Record set:
Start of Block

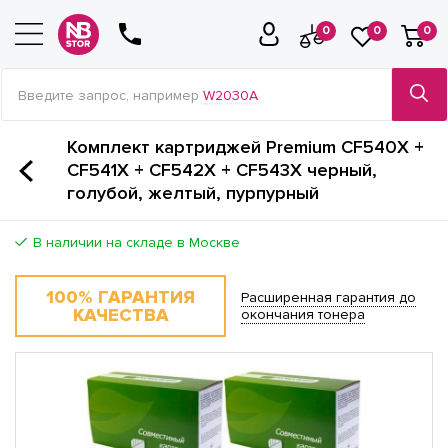
0
0
0
Введите запрос, например
W2030A
Комплект картриджей Premium CF540X +
CF541X + CF542X + CF543X черный,
голубой, желтый, пурпурный
В наличии на складе в Москве
100% ГАРАНТИЯ
Расширенная гарантия до
КАЧЕСТВА
окончания тонера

End of Block

Action item:
Please keep every line of the data the same when you reproduce it, and keep every picture out.

Reply:
0
0
0
Введите запрос, например
W2030A
Комплект картриджей Premium CF540X +
CF541X + CF542X + CF543X черный,
голубой, желтый, пурпурный
В наличии на складе в Москве
100% ГАРАНТИЯ
Расширенная гарантия до
КАЧЕСТВА
окончания тонера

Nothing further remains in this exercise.